Lefschetz number

Definition

For a continuous map between spaces with finitely generated homology

Suppose ${\displaystyle X}$ and ${\displaystyle Y}$ are topological spaces, and each of them is a space with finitely generated homology. Suppose ${\displaystyle f}$ is a continuous map from ${\displaystyle X}$ to ${\displaystyle Y}$. The Lefschetz number or Lefschetz trace of ${\displaystyle f}$, denoted ${\displaystyle \lambda (f)}$, is defined as follows:

For each ${\displaystyle i}$, denote by ${\displaystyle r_{i}}$ the rank of the free part of the map ${\displaystyle H_{i}(f):H_{i}(X)\to H_{i}(Y)}$. One way of thinking of this is that we consider the sub-map between the free part of ${\displaystyle H_{i}(X)}$ and the free part of ${\displaystyle H_{i}(Y)}$, and look at the rank of the matrix used to describe this map.

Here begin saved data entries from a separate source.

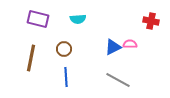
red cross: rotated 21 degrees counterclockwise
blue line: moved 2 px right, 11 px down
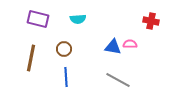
blue triangle: rotated 36 degrees clockwise
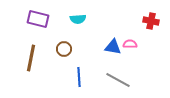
blue line: moved 13 px right
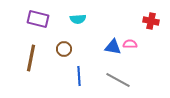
blue line: moved 1 px up
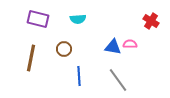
red cross: rotated 21 degrees clockwise
gray line: rotated 25 degrees clockwise
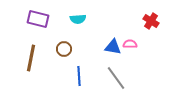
gray line: moved 2 px left, 2 px up
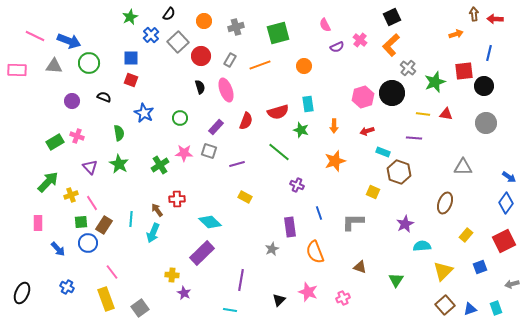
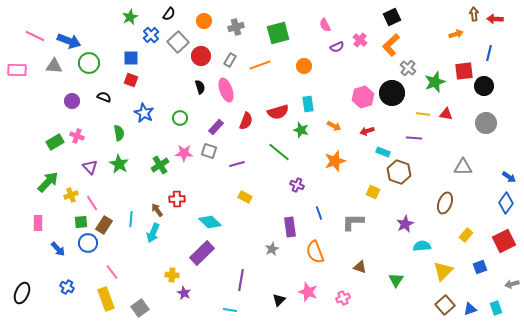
orange arrow at (334, 126): rotated 64 degrees counterclockwise
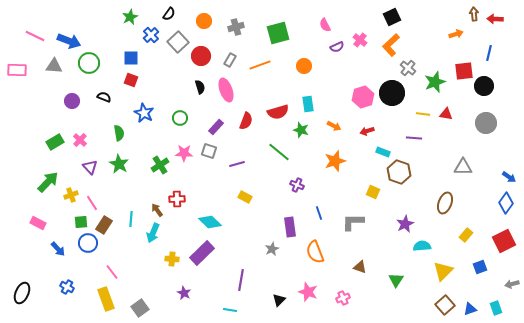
pink cross at (77, 136): moved 3 px right, 4 px down; rotated 24 degrees clockwise
pink rectangle at (38, 223): rotated 63 degrees counterclockwise
yellow cross at (172, 275): moved 16 px up
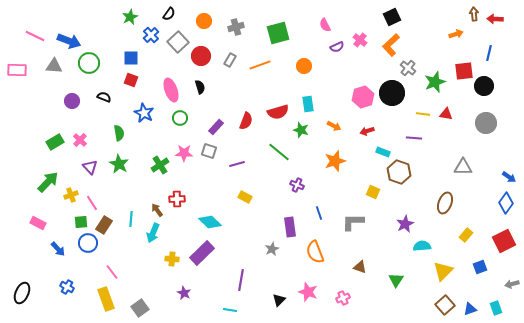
pink ellipse at (226, 90): moved 55 px left
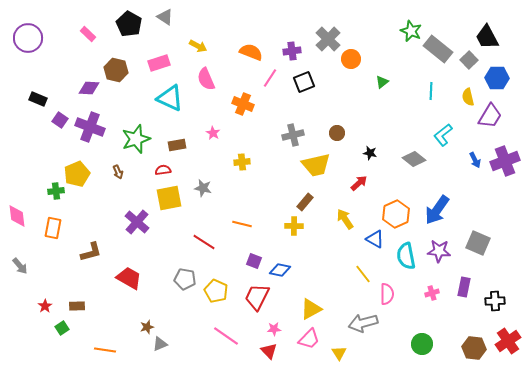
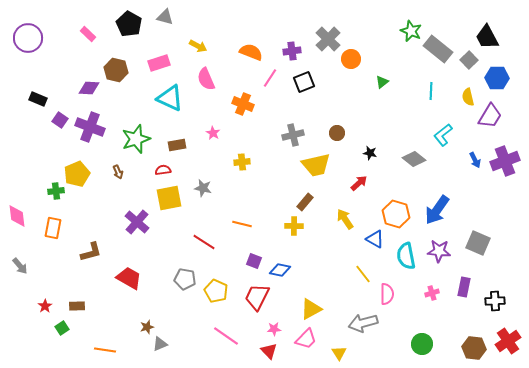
gray triangle at (165, 17): rotated 18 degrees counterclockwise
orange hexagon at (396, 214): rotated 20 degrees counterclockwise
pink trapezoid at (309, 339): moved 3 px left
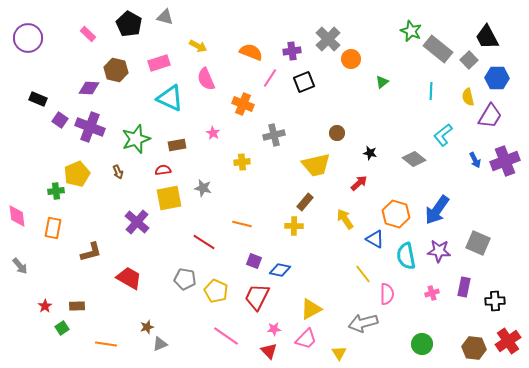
gray cross at (293, 135): moved 19 px left
orange line at (105, 350): moved 1 px right, 6 px up
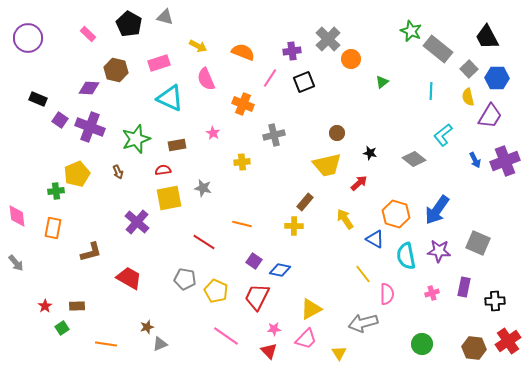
orange semicircle at (251, 52): moved 8 px left
gray square at (469, 60): moved 9 px down
yellow trapezoid at (316, 165): moved 11 px right
purple square at (254, 261): rotated 14 degrees clockwise
gray arrow at (20, 266): moved 4 px left, 3 px up
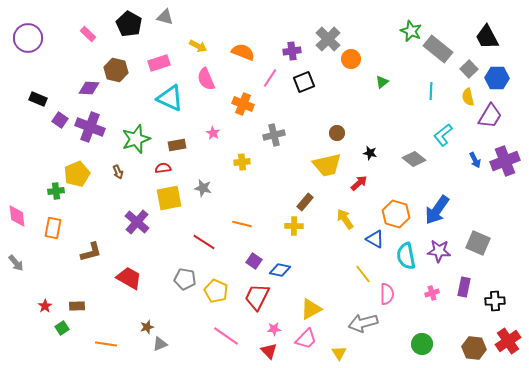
red semicircle at (163, 170): moved 2 px up
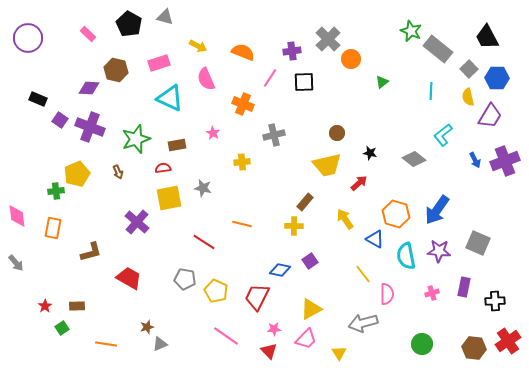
black square at (304, 82): rotated 20 degrees clockwise
purple square at (254, 261): moved 56 px right; rotated 21 degrees clockwise
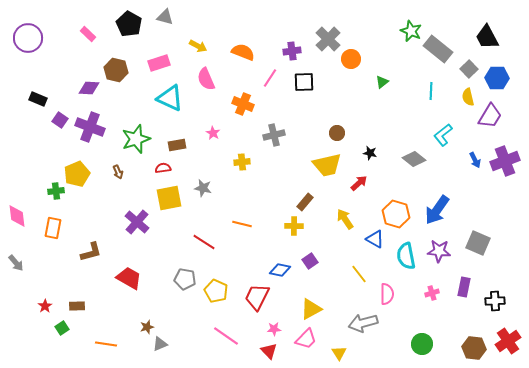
yellow line at (363, 274): moved 4 px left
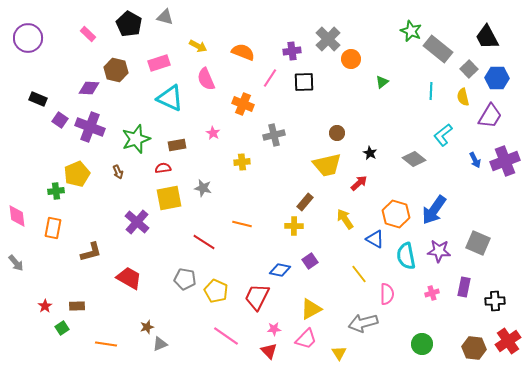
yellow semicircle at (468, 97): moved 5 px left
black star at (370, 153): rotated 16 degrees clockwise
blue arrow at (437, 210): moved 3 px left
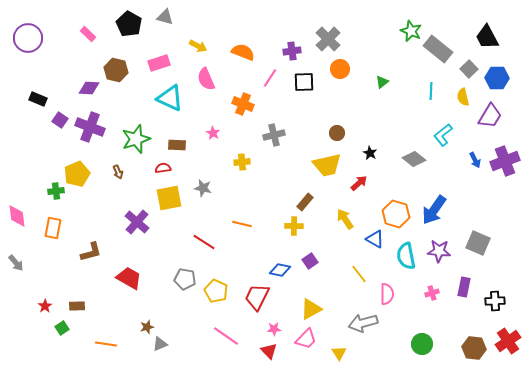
orange circle at (351, 59): moved 11 px left, 10 px down
brown rectangle at (177, 145): rotated 12 degrees clockwise
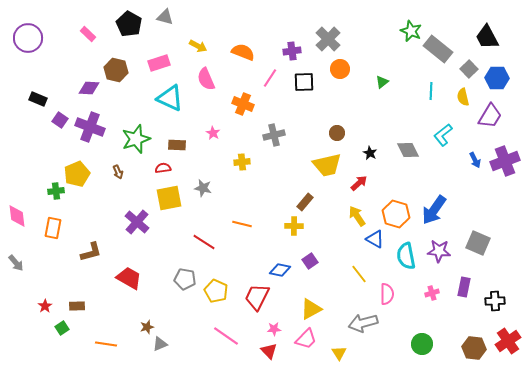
gray diamond at (414, 159): moved 6 px left, 9 px up; rotated 25 degrees clockwise
yellow arrow at (345, 219): moved 12 px right, 3 px up
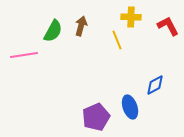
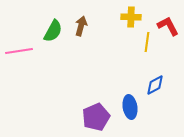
yellow line: moved 30 px right, 2 px down; rotated 30 degrees clockwise
pink line: moved 5 px left, 4 px up
blue ellipse: rotated 10 degrees clockwise
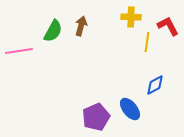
blue ellipse: moved 2 px down; rotated 30 degrees counterclockwise
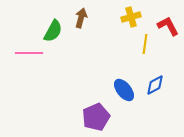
yellow cross: rotated 18 degrees counterclockwise
brown arrow: moved 8 px up
yellow line: moved 2 px left, 2 px down
pink line: moved 10 px right, 2 px down; rotated 8 degrees clockwise
blue ellipse: moved 6 px left, 19 px up
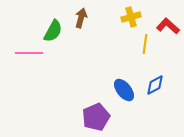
red L-shape: rotated 20 degrees counterclockwise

Then, the Lefschetz number of ${\displaystyle f}$ is:

${\displaystyle \lambda (f)=\sum _{i=0}^{n}(-1)^{i}r_{i}}$

Facts

• The Lefschetz number of the identity map from a space with finitely generated homology to itself equals the Euler characteristic of the space.
• The Lefschetz number of a map from an empty space is ${\displaystyle 0}$.
• The Lefschetz number of a map from a contractible space to any space is ${\displaystyle 1}$.
• The Lefschetz number of a map from any space to a contractible space is ${\displaystyle 1}$.
• Lefschetz fixed-point theorem: This states that if the Lefschetz number of a map from a compact polyhedron to itself is nonzero, then the map must have a fixed point.